Quadratic Function
PERFECT SQUARES
Perfect squares determine the maxima or minima of your graph, If it is a minima, the "a" value will be positive and the parabola will open upwards. If it is a maxima, the "a" value will be negative and the parabola will open downwards. The method to convert the equation in standard form to a vertex form is called "Completing the squares". Here is how to solve the perfect squares:
Simple
First, you need to know when graphing a standard form equation, you need to evaluate into vertex form which is much more useful in graphing.
Y=x^2+8x+5
Standered Form
Y=(x+4)^2-11
Vertex Form
Y=(x^2+8x)+5
Second, you need to find out what number can make "x^2+8x" a perfect square.
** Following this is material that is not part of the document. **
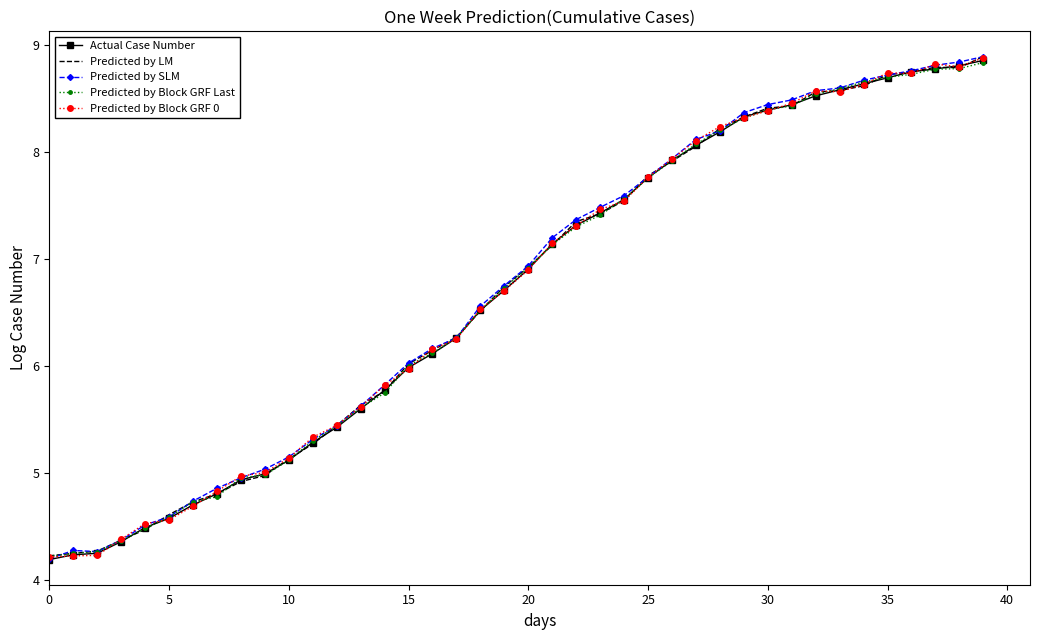

What is the label of the 28th point from the right?

12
To find this, you need to divide the "h" value by 2 and square root it to find the answer to make the bracket expression a perfect square.
(8/2)^2=16
Y=(x^2+8x+16-16)+5
You after, add 16 into your equation but you can't add numbers into this expression. But what you can do is subtact 16 with 16. This will not affect or change anything in the equation. The negative "16" will be put into the equation for the next step.
Finally, your "16" is gone and your "-16" will be subtracted by 5 to become "-11". As we already know in the first step that our perfect square is "4". Your final answer should be y=(x+4)^2-11.
Y=(x+4)^2-11
Keep in mind , this is a perfect square so as we did in Unit 2 of "Completing the squares". your "^2" should be placed outside of the bracket.
Complex
WITH NEGATIVE
Steps will be completley the same but before you start "step 2" of the process, you would factor out the negative and the signs will switch. At the very end when you have your final answer, you will factor back in the negative only on the number you are evaluating for your previous "k" making your answer in vertex form. (Make sure your negative and modified "k" is always outside).
WITH "a" VALUE
Steps will be completley the same but before you start "step 2" you factor out the "a" value outside and the numbers must be divided by the coressponding "a" value. When you are at your final answer, Factor back in the "a" value to the number that you are evaluating to the previous "k" value and solve for "k" to get your final answer which should be in vertex form. (still keeping the "a" outside of the bracket and your modified "k" value outside as well).